Page text:
◇ ◇ ◇ ◇ ◇ ◇ ◇
# A Day In The Carneddau



## ESL

Friday night saw me winging it to Snowdonia for a spot of "log-book" action.

Saturday was a bit miserable in the morning but cleared enough in the afternoon to get some decent pics off the top the Carnedds.

Sunday, had a quick trog up the Devil's kitchen and onto the Glyders. Too misty for decent pics. Dropped off down Cym Tryfan and then back home.

500 miles (ish) round trip, about 1500 meters of ascent all told, and too many bl**dy tourists and their damm dogs up the Glyders as usual!



















And finally, my reason for being there: trying to give this lot a "Quality Mountain Day" They seemed happy enough and were still smiling by 3:00pm Sunday, so perhaps it worked.


----------



## pg tips

Nice George, being a Fen Billy most of my life I don't get to see many hills!

I remember climbing the Cairngorns when aged about 11 or 12, fantastic!

Never been to Snowden though, well it's in Wales isn't it?


----------



## mach 0.0013137

pg tips said:


> Never been to Snowden though, well it's in Wales isn't it?
> 
> 
> 
> 
> 
> 
> 
> 
> 
> 
> 
> ←
> ​


And not too far from Blaenau Ffestiniog
























Great photo`s BTW George, makes me want to get back to Ben Lawers


----------



## ESL

Going back next year Mac. Got a week planned for Easter, and another two weeks in the summer. (Based at Lochearnhead)

I'll be the Scout's mountain advisor for the summer trip, so lots of mountain walking planned.

Yippeee!


----------



## mach 0.0013137

ESL said:


> Going back next year Mac. Got a week planned for Easter, and another two weeks in the summer. (Based at Lochearnhead)
> 
> I'll be the Scout's mountain advisor for the summer trip, so lots of mountain walking planned.
> 
> Yippeee!
> 
> 
> 
> ←
> ​


I am sooooooo jealous, I want to go home


----------



## ESL

pg tips said:


> Nice George, being a Fen Billy most of my life I don't get to see many hills!
> 
> I remember climbing the Cairngorns when aged about 11 or 12, fantastic!
> 
> Never been to Snowden though, well it's in Wales isn't it?
> 
> 
> 
> 
> 
> 
> 
> 
> 
> 
> 
> ←
> ​


We were in Bethesda (North Wales) on Saturday night, and had popped into the local takeaway curry house (as you do after a day up the pointy bits) and I was sat reading the local free press.

This drunk local sits beside me and looks over my shoulder and slurred "We won today then mate" referring of course to Wales. I replied " I was looking for the England score."
◇ ◇ ◇ ◇ ◇ ◇ ◇
Dataset content:

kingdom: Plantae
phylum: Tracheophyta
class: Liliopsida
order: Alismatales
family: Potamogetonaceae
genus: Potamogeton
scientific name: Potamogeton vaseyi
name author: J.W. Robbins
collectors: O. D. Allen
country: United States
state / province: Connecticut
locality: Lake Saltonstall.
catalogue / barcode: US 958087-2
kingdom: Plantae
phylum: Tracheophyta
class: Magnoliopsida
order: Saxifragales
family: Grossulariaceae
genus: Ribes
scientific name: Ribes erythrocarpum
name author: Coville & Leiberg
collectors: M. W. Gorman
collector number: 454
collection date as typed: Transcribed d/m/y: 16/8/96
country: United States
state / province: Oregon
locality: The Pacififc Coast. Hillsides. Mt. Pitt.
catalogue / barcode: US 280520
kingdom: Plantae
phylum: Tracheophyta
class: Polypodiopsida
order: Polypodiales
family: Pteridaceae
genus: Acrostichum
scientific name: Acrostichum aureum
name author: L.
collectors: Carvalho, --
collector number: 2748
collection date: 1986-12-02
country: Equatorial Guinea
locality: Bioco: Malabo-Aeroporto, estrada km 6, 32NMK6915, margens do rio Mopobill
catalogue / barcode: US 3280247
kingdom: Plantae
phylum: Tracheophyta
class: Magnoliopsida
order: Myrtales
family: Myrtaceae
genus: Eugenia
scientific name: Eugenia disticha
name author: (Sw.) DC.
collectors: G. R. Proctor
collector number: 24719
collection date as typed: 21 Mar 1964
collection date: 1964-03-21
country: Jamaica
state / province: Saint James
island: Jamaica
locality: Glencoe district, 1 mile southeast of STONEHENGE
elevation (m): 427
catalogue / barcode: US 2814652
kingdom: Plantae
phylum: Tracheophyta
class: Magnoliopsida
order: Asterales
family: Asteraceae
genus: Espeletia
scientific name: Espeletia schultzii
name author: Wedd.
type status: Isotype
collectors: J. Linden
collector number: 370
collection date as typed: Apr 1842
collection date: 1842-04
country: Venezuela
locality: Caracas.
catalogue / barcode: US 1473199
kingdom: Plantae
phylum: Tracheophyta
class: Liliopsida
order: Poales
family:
◇ ◇ ◇ ◇ ◇ ◇ ◇
Pick up the forum thread about the Snowdonia hiking weekend after its last sentence and continue it.

"They won too - penalty - Beckham got sent off."

"Oh" I replied.

"You English then?" he slurred.

"Yes" I replied.

"Well, **** you then." he said, and he walked out without waiting for his curry!









I just love the locals in Bethesda.


----------



## mach 0.0013137

ESL said:


> pg tips said:
> 
> 
> 
> Nice George, being a Fen Billy most of my life I don't get to see many hills!
> 
> I remember climbing the Cairngorns when aged about 11 or 12, fantastic!
> 
> Never been to Snowden though, well it's in Wales isn't it?
> 
> 
> 
> 
> 
> 
> 
> 
> 
> 
> 
> ←
> ​
> 
> 
> 
> We were in Bethesda (North Wales) on Saturday night, and had popped into the local takeaway curry house (as you do after a day up the pointy bits) and I was sat reading the local free press.
> 
> This drunk local sits beside me and looks over my shoulder and slurred "We won today then mate" referring of course to Wales. I replied " I was looking for the England score."
> 
> "They won too - penalty - Beckham got sent off."
> 
> "Oh" I replied.
> 
> "You English then?" he slurred.
> 
> "Yes" I replied.
> 
> "Well, fcuk you then." he said, and he walked out without waiting for his curry!
> 
> 
> 
> 
> 
> 
> 
> 
> 
> I just love the locals in Bethesda.
> 
> 
> 
> 
> 
> 
> 
> 
> 
> 
> 
> 
> ←
> ​
Click to expand...

Sounds like BF









And I used to live there


----------



## rhaythorne

Nice one George







I haven't been up there (Carneddau) for a few years now. I tend to walk North from Lyn Ogwen following the stream up the valley to the East of Pen yr Ole Wen until you get to a small lake (don't know it's name) and then strike out directly for either Dafydd or Llywelyn as the mood takes me. Not many people seem to take this route.

Much nicer than the Glyders and Tryfan which are busy even in Winter. And a zillion times better than Snowdon.


----------



## ESL

I agree entirely Rich - it's getting so that it's only worth going up into the Glyders during the normal working week - weekends are getting a bit crap unless the weather is toss.

Ive started deliberately getting off the tourist routes now, and seeking out the lesser trodden peaks. Sometimes though, groups just want to get to the tops of things they have heard of









Still - it fills the log book.


----------



## USEDMODEL

pg tips said:


> Nice George, being a Fen Billy most of my life I don't get to see many hills!
> 
> I remember climbing the Cairngorns when aged about 11 or 12, fantastic!
> 
> Never been to Snowden though, well it's in Wales isn't it?
> 
> 
> 
> 
> 
> 
> 
> 
> 
> 
> 
> ←
> ​


Pg

Yes Snowdon is in Wales























And England is attached to Wales and Scotland, mores the pity


----------



## mach 0.0013137

USEDMODEL said:


> pg tips said:
> 
> 
> 
> Nice George, being a Fen Billy most of my life I don't get to see many hills!
> 
> I remember climbing the Cairngorns when aged about 11 or 12, fantastic!
> 
> Never been to Snowden though, well it's in Wales isn't it?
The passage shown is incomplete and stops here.